A reporter yells from the floor, “Has there been any contact?”
“No.”
“Do you have any proof that Piper is alive?”
“No.”
“So she could be dead?”
Sarah Hadley confronts the questioner with steel in her voice. “Our daughter is alive.”
Drury puts a hand on her shoulder. Sarah falls silent.
“The chief constable has ordered a review of the original investigation in light of the new information. In particular, we are seeking witnesses who may have seen Piper Hadley and Natasha McBain on the evening of Saturday, August 30, 2008. That was the last night of the Bingham Summer Festival.” Drury looks directly at the TV cameras. “Did you see the girls? Did you talk to them? Did you see them getting into a car? Please ignore past information that has been made public. Whatever you may have heard or read, don’t assume the police know everything about the last movements of Piper and Natasha.”
Drury takes a sheet of paper from his pocket and unfolds it on the table.
“I’m going to take the unusual step today of releasing details of a psychological profile drawn up by Professor Joseph O’Loughlin—a clinical psychologist who has been assisting our investigation. I’m not going to release the full profile for operational reasons, but I will give certain details, which I hope will trigger memories or encourage witnesses to come forward.
“According to Professor O’Loughlin, the suspect we are looking for is likely to be aged between thirty-five and fifty-five, of above average intelligence, with a detailed kno
wledge of the area.

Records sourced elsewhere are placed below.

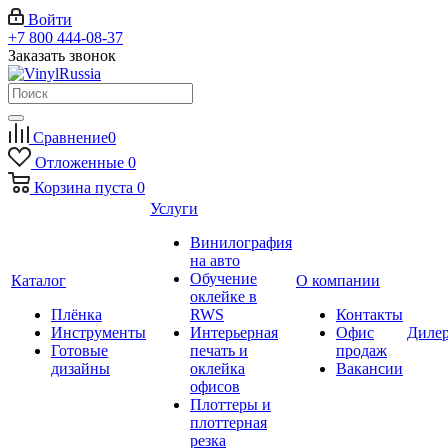
Войти
+7 800 444-08-37
Заказать звонок
Сравнение
0
Отложенные
0
Корзина
пуста
0
Услуги
Винилография
на авто
Обучение
Каталог
О компании
оклейке в
Плёнка
RWS
Контакты
Инструменты
Интерьерная
Офис
Диле
Готовые
печать и
продаж
дизайны
оклейка
Вакансии
офисов
Плоттеры и
плоттерная
резка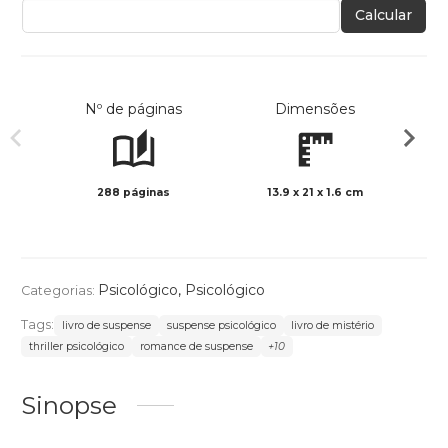
Calcular
Nº de páginas
Dimensões
288 páginas
13.9 x 21 x 1.6 cm
Preto 
Psicológico
,
Psicológico
Categorias:
Tags:
livro de suspense
suspense psicológico
livro de mistério
thriller psicológico
romance de suspense
+10
Sinopse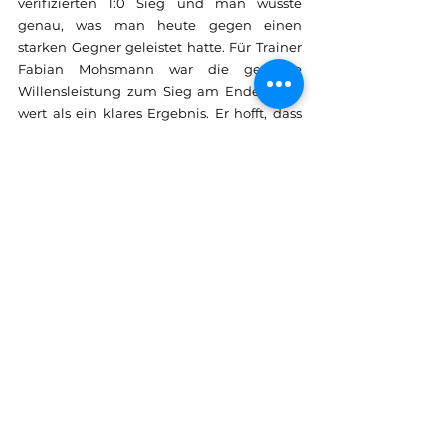
verifizierten 1:0 Sieg und man wusste 
genau, was man heute gegen einen 
starken Gegner geleistet hatte. Für Trainer 
Fabian Mohsmann war die gezeigte 
Willensleistung zum Sieg am Ende mehr 
wert als ein klares Ergebnis. Er hofft, dass 
dies gezeigten Zweikampfqualitäten 
Auftrieb für die kommenden Wochen 
geben werden.
Aufstellung
: Koltes- Carl, Irsch, Schettgen, 
Burg, Hoffmann, Lenz, R. Mohsmann (62. 
Dres), Schneider, Jücker (80. Stein), 
Hemmes (90. Thelen)
Tore
: 0:1 (2.) Hoffmann
Zuschauer
: 103
Schiedsrichter
: Pascal Wagener (SC 
Scheuerfeld) ab 30. Nils Schneider 
(Weyerbusch)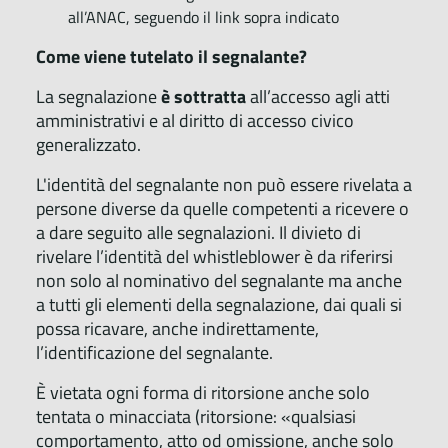
all’ANAC, seguendo il link sopra indicato
Come viene tutelato il segnalante?
La segnalazione
è sottratta
all’accesso agli atti
amministrativi e al diritto di accesso civico
generalizzato.
L'identità del segnalante non può essere rivelata a
persone diverse da quelle competenti a ricevere o
a dare seguito alle segnalazioni. Il divieto di
rivelare l’identità del whistleblower è da riferirsi
non solo al nominativo del segnalante ma anche
a tutti gli elementi della segnalazione, dai quali si
possa ricavare, anche indirettamente,
l’identificazione del segnalante.
È vietata ogni forma di ritorsione anche solo
tentata o minacciata (ritorsione: «qualsiasi
comportamento, atto od omissione, anche solo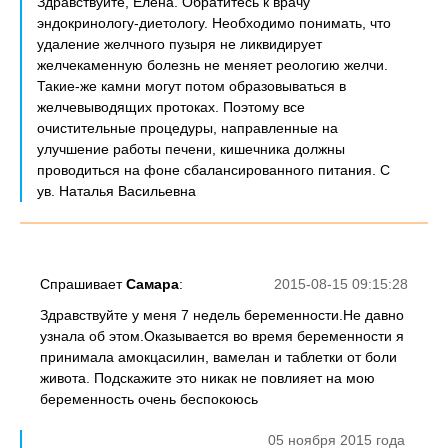
Здравствуйте, Елена. Обратитесь к врачу
эндокринологу-диетологу. Необходимо понимать, что
удаление желчного пузыря не ликвидирует
желчекаменную болезнь не меняет реологию желчи.
Такие-же камни могут потом образовываться в
желчевыводящих протоках. Поэтому все
очистительные процедуры, направленные на
улучшение работы печени, кишечника должны
проводиться на фоне сбалансированного питания. С
ув. Наталья Васильевна
Спрашивает
Самара
:
2015-08-15 09:15:28
Здравствуйте у меня 7 недель беременности.Не давно
узнала об этом.Оказывается во время беременности я
принимала амокцасилин, вамелан и таблетки от боли
живота. Подскажите это никак не повлияет на мою
беременность очень беспокоюсь
05 ноября 2015 года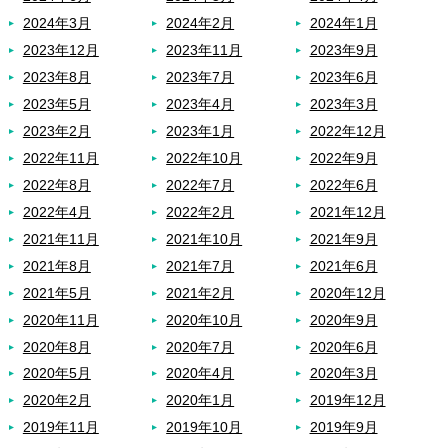
2024年3月
2024年2月
2024年1月
2023年12月
2023年11月
2023年9月
2023年8月
2023年7月
2023年6月
2023年5月
2023年4月
2023年3月
2023年2月
2023年1月
2022年12月
2022年11月
2022年10月
2022年9月
2022年8月
2022年7月
2022年6月
2022年4月
2022年2月
2021年12月
2021年11月
2021年10月
2021年9月
2021年8月
2021年7月
2021年6月
2021年5月
2021年2月
2020年12月
2020年11月
2020年10月
2020年9月
2020年8月
2020年7月
2020年6月
2020年5月
2020年4月
2020年3月
2020年2月
2020年1月
2019年12月
2019年11月
2019年10月
2019年9月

This wasn’t a random kidnapping—he chose Piper and Natasha for a reason. He may well know them.
“He is likely to live alone or in a domestic arrangement where nobody questions his movements or unexplained absences. He has an isolated house or a secret room or basement where he was holding Natasha McBain. He brought her food, water, clothing… someone must have seen him come and go.

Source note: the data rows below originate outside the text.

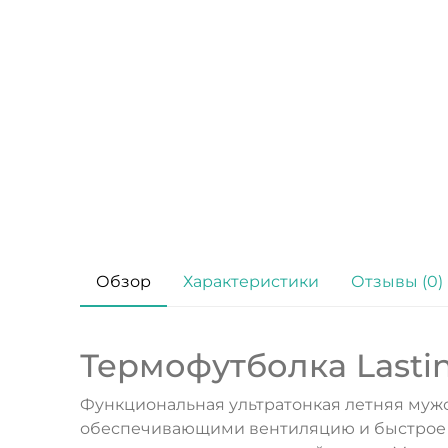
Обзор
Характеристики
Отзывы (0)
Термофутболка Lastin
Функциональная ультратонкая летняя муж
обеспечивающими вентиляцию и быстрое и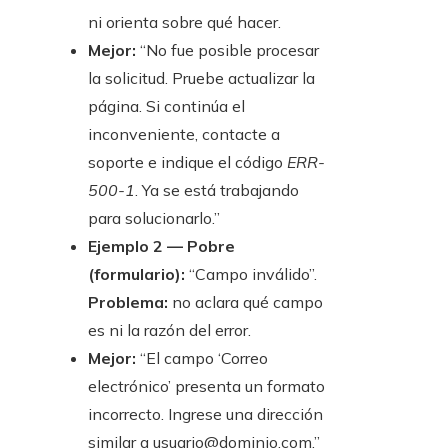
ni orienta sobre qué hacer.
Mejor:
“No fue posible procesar
la solicitud. Pruebe actualizar la
página. Si continúa el
inconveniente, contacte a
soporte e indique el código
ERR-
500-1
. Ya se está trabajando
para solucionarlo.”
Ejemplo 2 — Pobre
(formulario):
“Campo inválido”.
Problema:
no aclara qué campo
es ni la razón del error.
Mejor:
“El campo ‘Correo
electrónico’ presenta un formato
incorrecto. Ingrese una dirección
similar a usuario@dominio.com.”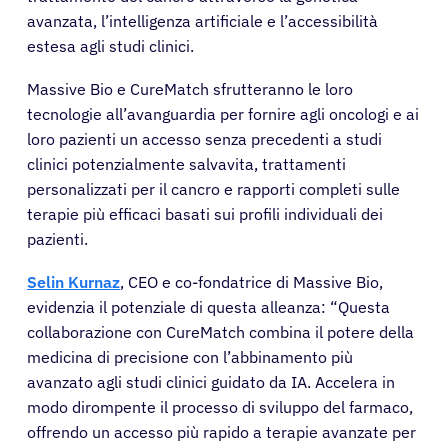
avanzata, l’intelligenza artificiale e l’accessibilità
estesa agli studi clinici.
Massive Bio e CureMatch sfrutteranno le loro
tecnologie all’avanguardia per fornire agli oncologi e ai
loro pazienti un accesso senza precedenti a studi
clinici potenzialmente salvavita, trattamenti
personalizzati per il cancro e rapporti completi sulle
terapie più efficaci basati sui profili individuali dei
pazienti.
Selin Kurnaz
, CEO e co-fondatrice di Massive Bio,
evidenzia il potenziale di questa alleanza: “Questa
collaborazione con CureMatch combina il potere della
medicina di precisione con l’abbinamento più
avanzato agli studi clinici guidato da IA. Accelera in
modo dirompente il processo di sviluppo del farmaco,
offrendo un accesso più rapido a terapie avanzate per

“He was out in the blizzard last Saturday night. Perhaps you saw him. He may have smelled of smoke or had stained clothing. Please come forward if you have any information.”

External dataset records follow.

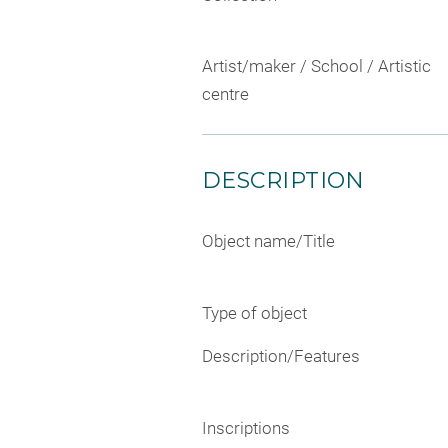
Artist/maker / School / Artistic
centre
DESCRIPTION
Object name/Title
Type of object
Description/Features
Inscriptions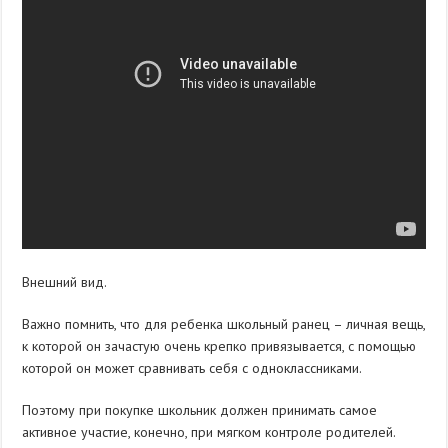
Внешний вид.
Важно помнить, что для ребенка школьный ранец – личная вещь,
к которой он зачастую очень крепко привязывается, с помощью
которой он может сравнивать себя с одноклассниками.
Поэтому при покупке школьник должен принимать самое
активное участие, конечно, при мягком контроле родителей.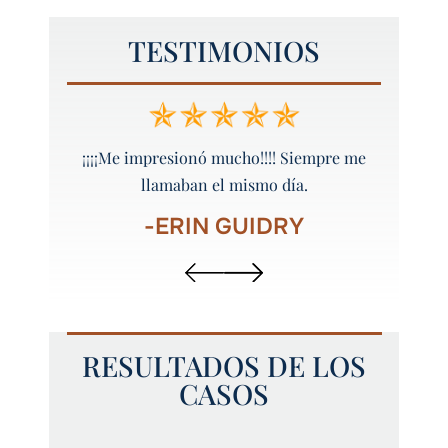
TESTIMONIOS
 y bien
¡¡¡¡Me impresionó mucho!!!! Siempre me
¡Peyt
llamaban el mismo día.
-ERIN GUIDRY
RESULTADOS DE LOS
CASOS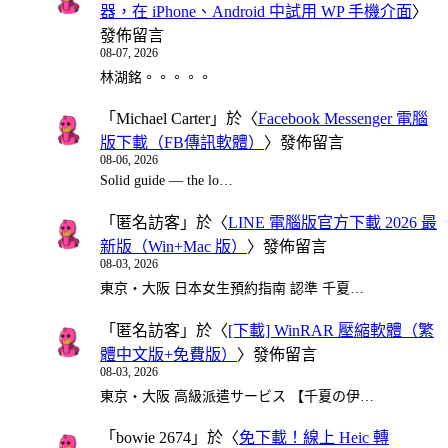
器，在 iPhone、Android 中試用 WP 手機介面
〉
發佈留言
08-07, 2026
林湖銘。。。。。
「
Michael Carter
」於〈
Facebook Messenger 電腦
版下載（FB傳訊軟體）
〉發佈留言
08-06, 2026
Solid guide — the lo…
「
匿名訪客
」於〈
LINE 電腦版官方下載 2026 最
新版（Win+Mac 版）
〉發佈留言
08-03, 2026
東京・大阪 日本女生預約指南 認準 千夏…
「
匿名訪客
」於〈
[下載] WinRAR 壓縮軟體（繁
體中文版+免費版）
〉發佈留言
08-03, 2026
東京・大阪 高級派遣サービス 【千夏の伊…
「
bowie 2674
」於〈
免下載！線上 Heic 轉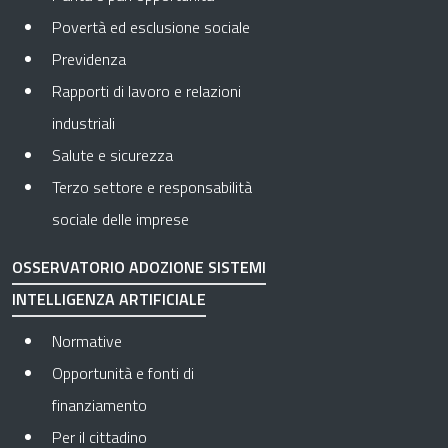
Povertà ed esclusione sociale
Previdenza
Rapporti di lavoro e relazioni
industriali
Salute e sicurezza
Terzo settore e responsabilità
sociale delle imprese
OSSERVATORIO ADOZIONE SISTEMI
INTELLIGENZA ARTIFICIALE
Normative
Opportunità e fonti di
finanziamento
Per il cittadino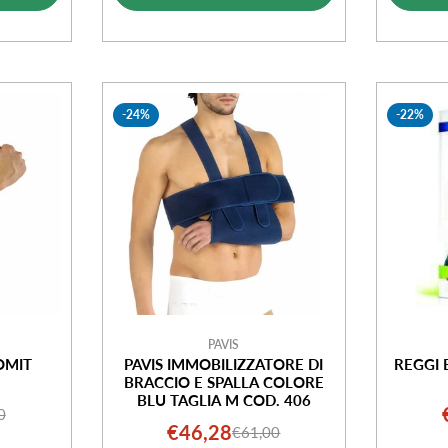
ta
vendita
-24%
-22%
PAVIS
OMIT
PAVIS IMMOBILIZZATORE DI
REGGI 
BRACCIO E SPALLA COLORE
BLU TAGLIA M COD. 406
0
o
o
€46,28
€61,00
Prezzo
Prezzo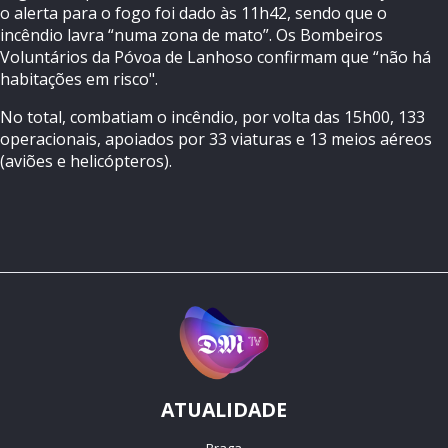
o alerta para o fogo foi dado às 11h42, sendo que o
incêndio lavra “numa zona de mato”. Os Bombeiros
Voluntários da Póvoa de Lanhoso confirmam que “não há
habitações em risco".
No total, combatiam o incêndio, por volta das 15h00, 133
operacionais, apoiados por 33 viaturas e 13 meios aéreos
(aviões e helicópteros).
ATUALIDADE
Braga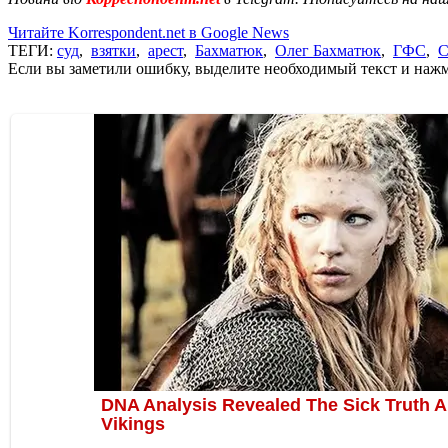
Читайте Korrespondent.net в Google News
ТЕГИ:
суд
,
взятки
,
арест
,
Бахматюк
,
Олег Бахматюк
,
ГФС
,
С
Если вы заметили ошибку, выделите необходимый текст и нажми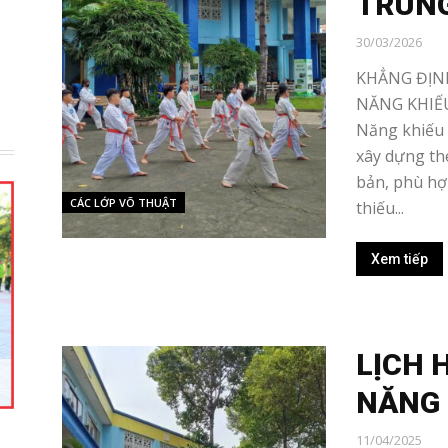
TRUN
30/03/2026
KHẲNG ĐỊN
NĂNG KHIẾU
Năng khiếu 
xây dựng th
bản, phù hợ
CÁC LỚP VÕ THUẬT
thiếu...
Xem tiếp
LỊCH 
NĂNG 
11/04/2025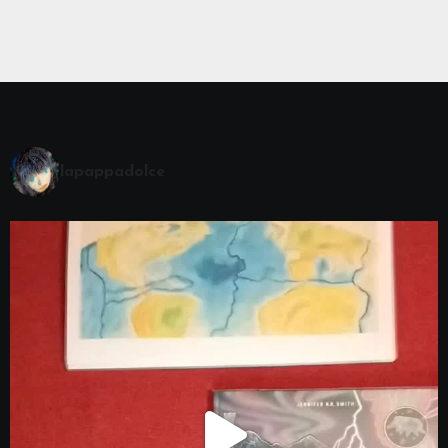
lapappadolce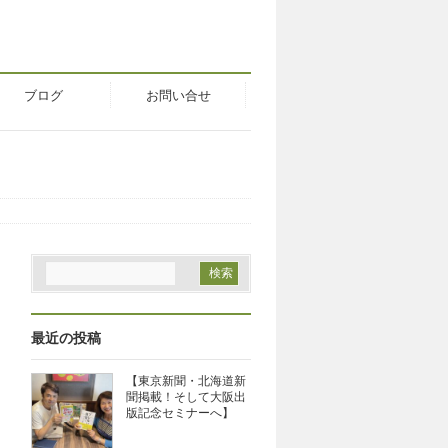
ブログ
お問い合せ
最近の投稿
【東京新聞・北海道新
聞掲載！そして大阪出
版記念セミナーへ】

Again the questions start and Drury raises his hand, calling for quiet.
“Please, I will leave time for questions. For the moment, can we let Mr. and Mrs. Hadley speak?”
He pushes the microphone along the table. Dale Hadley leans forward.
“First of all, I want… I mean, we want… we want to thank the public for its support and kindness. We also want to offer our condolences to Natasha’s family and say how sorry we are that she didn’t make it home. I know they never gave up hope.” He takes Sarah’s hand. “Neither have we. That’s why we’re appealing for your help. Whoever did this has torn my family apart. So if you do know something, if you suspect someone, if you have seen or heard something suspicious, please pick up the phone.”
The flashguns are firing, revealing every tic and tremor, pain measured in micro-expressions. Sarah takes the microphone. There is something cold and brittle about her, like ice forming into crystals. The search is what sustains her. It is the sinew that holds her together. Everything else might crumble, but not her desire to find Piper. She will not rest. She will not sleep. She has to know the truth.
I have experienced that sense of certainty. When Gideon Tyler kidnapped Charlie. When he knocked her from her pushbike and chained her to a sink with masking tape wrapped around her head and a breathing tube in her mouth. When these things happened, I remember how my throat tightened and my bowels liquefied and panic carved through my soft organs. But I knew one thing for certain. I would never stop looking until I found her.
Sarah stares directly into the cameras. “If you’re the person holding Piper, if you’re listening to this or watching this, the time has come to let her go. Let her come home.”